Collect all information about your Invention such as:
Field of Invention
What does the Invention describe
How does it work
Benefits of Invention
If you worked on the Invention and during the research and development phase, you should have some call lab records which are duly signed with the date by you and the concerned authority.
STEP 2: It must involve a diagram, drawing and sketch explains the Invention. Drawings and drawings should be designed so that the visual work can be better explained with the invention work. They play an important role in patent applications.
STEP 3: To check whether the Invention is patentable subject or not. Not all inventions can be patentable, as per the Indian Patent Act there are some inventions which have not been declared patentable.
STEP 4: Patent Discovery
The next step will be to find out if your Invention meets all patent criteria as per the Indian Patent Act-
The invention must be novel.
The Invention must be non- obvious.
The Invention must have industrial applications.
STEP 5: File Patent Application
If you are at a very early stage in research and development for your Invention, then you can go for a provisional application. It offers the following benefits:
12 months-time for filing full specification.
After filing a provisional application, you secure the filing date, which is very important in the patent world. You get 12 months to come up with the complete specification; your patent application will be removed at the end of 12 months. When you have completed the required documents and your research work is at a level where you can have prototypes and experimental results to prove your inventive move; you can file the complete specification with the patent application. Filing the provisional specification is an optional step if you are in the stage where you have complete knowledge about your Invention you can go straight to the full specification.
STEP 6: Publication of the application
Upon filing the complete specification along with the application for the patent, the application is published 18 months after the first filing. If you do not wish to wait until the expiration of 18 months from the filing date to publish your patent application, an initial publication request may be made with the prescribed fee. The patent application is usually published early as a one-month form request.
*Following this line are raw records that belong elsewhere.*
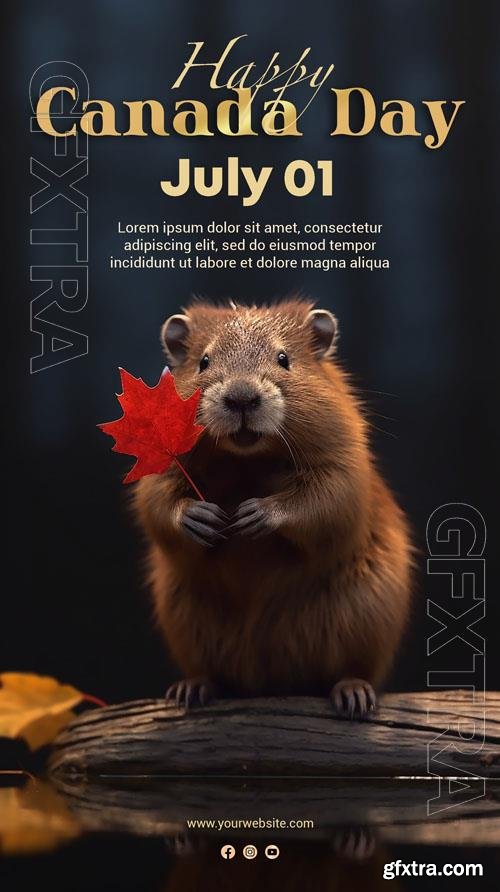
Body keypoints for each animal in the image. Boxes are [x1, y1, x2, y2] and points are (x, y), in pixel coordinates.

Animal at [135, 300, 412, 716]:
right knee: (210, 672)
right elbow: (158, 501)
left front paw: (254, 514)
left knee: (351, 671)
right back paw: (191, 690)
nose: (242, 398)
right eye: (203, 361)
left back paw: (353, 696)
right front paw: (204, 518)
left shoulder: (343, 460)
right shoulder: (160, 466)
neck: (248, 459)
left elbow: (329, 500)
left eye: (284, 358)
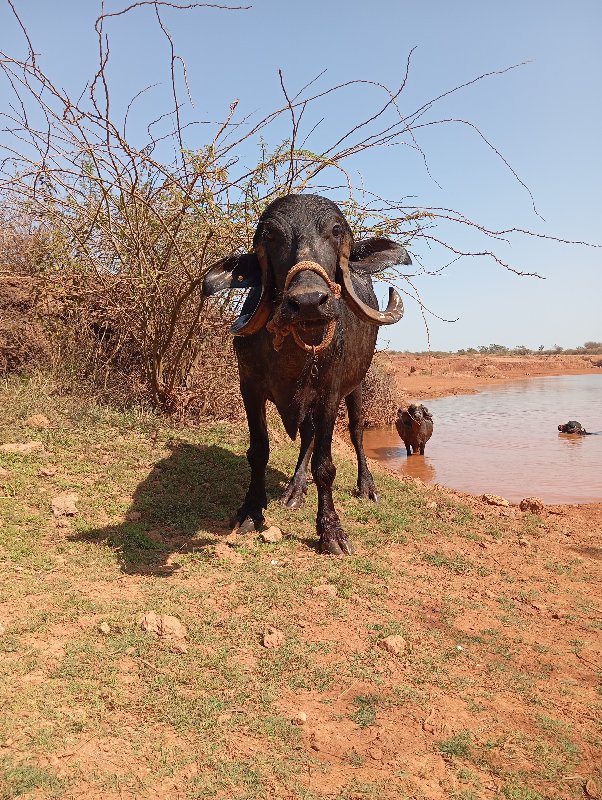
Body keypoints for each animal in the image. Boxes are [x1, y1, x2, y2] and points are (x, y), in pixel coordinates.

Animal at [202, 194, 408, 556]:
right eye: (270, 235)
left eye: (336, 230)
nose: (310, 300)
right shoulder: (249, 387)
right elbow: (259, 451)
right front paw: (251, 510)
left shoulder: (329, 393)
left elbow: (325, 466)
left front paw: (330, 531)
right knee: (308, 436)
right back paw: (295, 490)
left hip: (357, 386)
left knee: (356, 432)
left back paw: (366, 486)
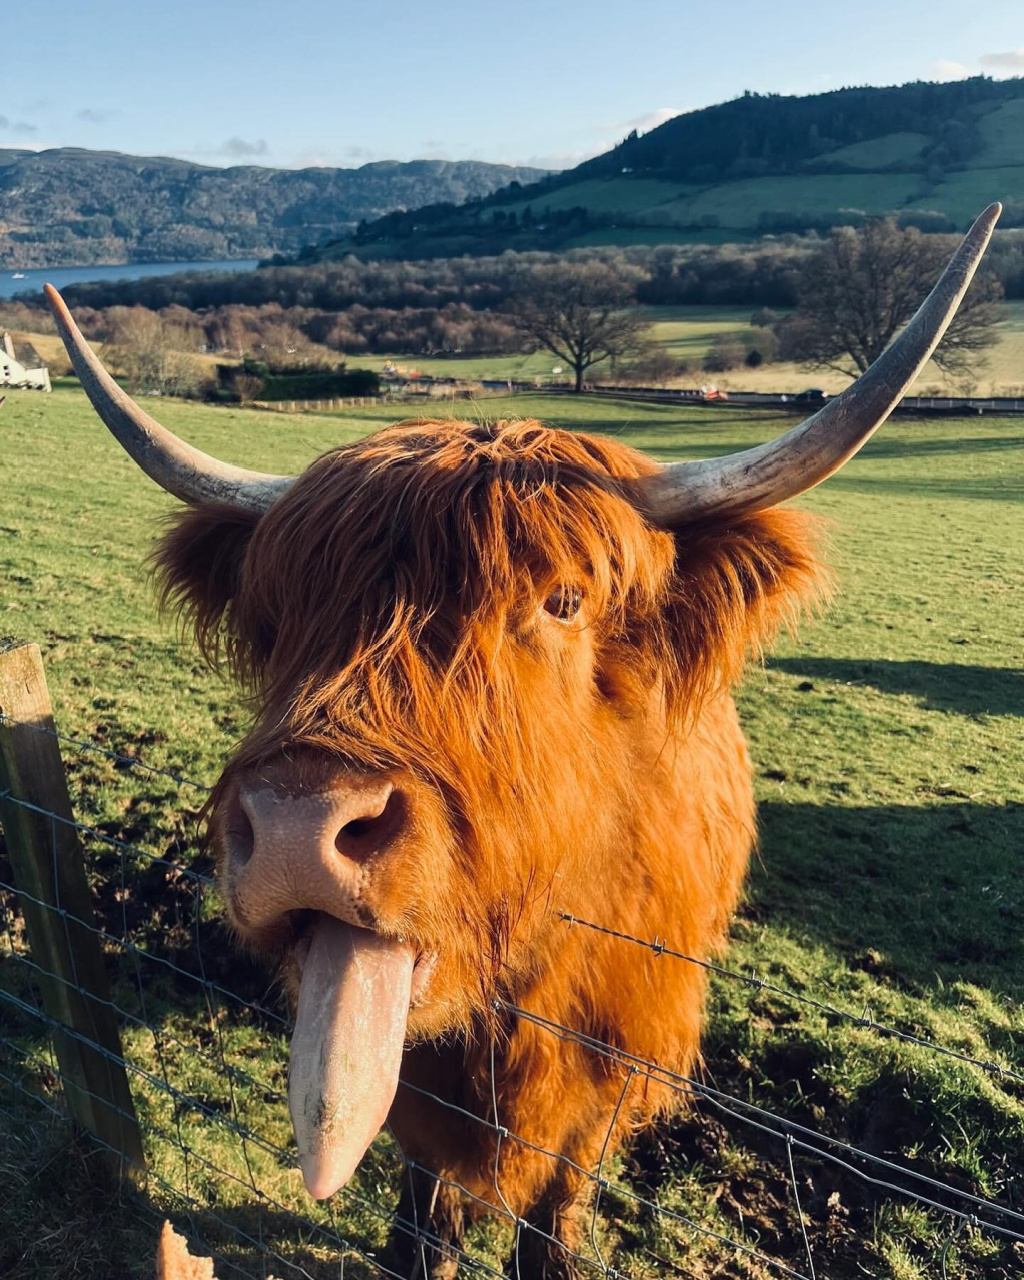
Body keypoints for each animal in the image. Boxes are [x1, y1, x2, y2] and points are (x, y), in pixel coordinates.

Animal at [47, 204, 999, 1279]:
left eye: (564, 601)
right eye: (276, 613)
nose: (296, 829)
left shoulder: (612, 1067)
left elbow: (558, 1208)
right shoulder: (420, 1092)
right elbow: (425, 1200)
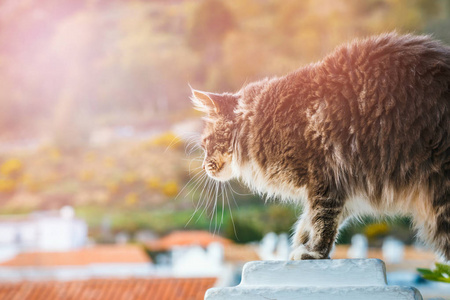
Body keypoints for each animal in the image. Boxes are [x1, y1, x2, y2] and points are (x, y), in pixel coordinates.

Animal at [190, 32, 450, 260]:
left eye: (206, 143)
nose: (203, 166)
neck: (261, 122)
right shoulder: (344, 190)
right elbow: (309, 220)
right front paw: (300, 244)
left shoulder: (325, 177)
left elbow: (321, 220)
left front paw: (314, 251)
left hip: (440, 200)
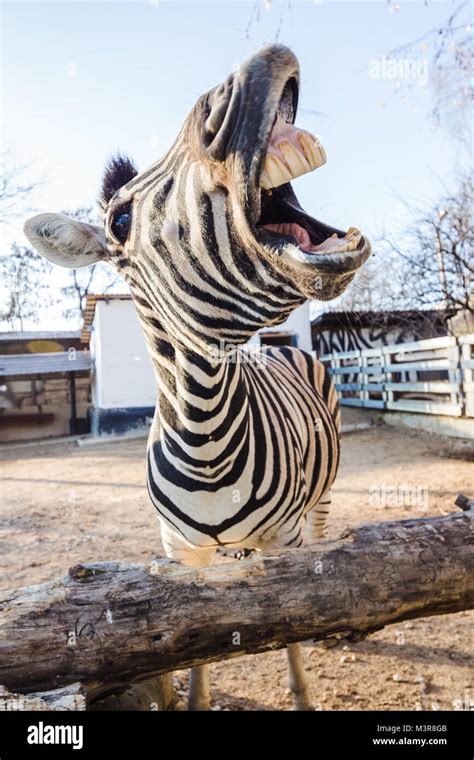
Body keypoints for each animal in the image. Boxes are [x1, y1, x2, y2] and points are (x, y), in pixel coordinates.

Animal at [24, 44, 370, 708]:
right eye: (120, 220)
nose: (255, 69)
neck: (208, 436)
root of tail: (277, 351)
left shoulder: (283, 542)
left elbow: (294, 621)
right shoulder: (183, 554)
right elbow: (200, 640)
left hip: (320, 499)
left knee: (324, 544)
STEP 7: Request for Examination
The patent application is scrutinized only after receiving a request for an RFE examination. After receiving this request, the Controller gives your patent application to a patent examiner who examines the patent application such as the various patent eligibility criteria:
Lack of clarity
The examiner makes the first examination report of the patent application upon a review for the above conditions. This is called patent prosecution. Everything that happens for a patent application before the grant of a patent is usually called patent prosecution. The first examination report submitted to the Controller by the examiner usually includes prior art (existing documents prior to the filing date) that are similar to the claimed invention and is also reported to the patent applicant.
STEP 8: Answer the objections
Most patent applicants will receive some type of objections based on the examination report. The best thing is to analyse the examination report with the patent professional (patent agent) and react to the objections in the examination report. This is an opportunity for an investor to communicate his novelty over the prior art in examination reports. Inventors and patent agents create and send a test response that tries to prove that their Invention is indeed patentable and meets all patent criteria.
Step 9: clearance of objections
The Controller and the patent applicant are connected for ensuring that all objections raised regarding the invention or application is resolved and the inventor has a fair chance to prove his point and establish novelty and inventive steps on other existing arts. Upon receiving a patent application in order for grant, it is the first grant for a patent applicant.
Step 10: once all patent requirements are met, the application will be placed for the grant. The grant of a patent is notified in the Patent Journal, which is published periodically.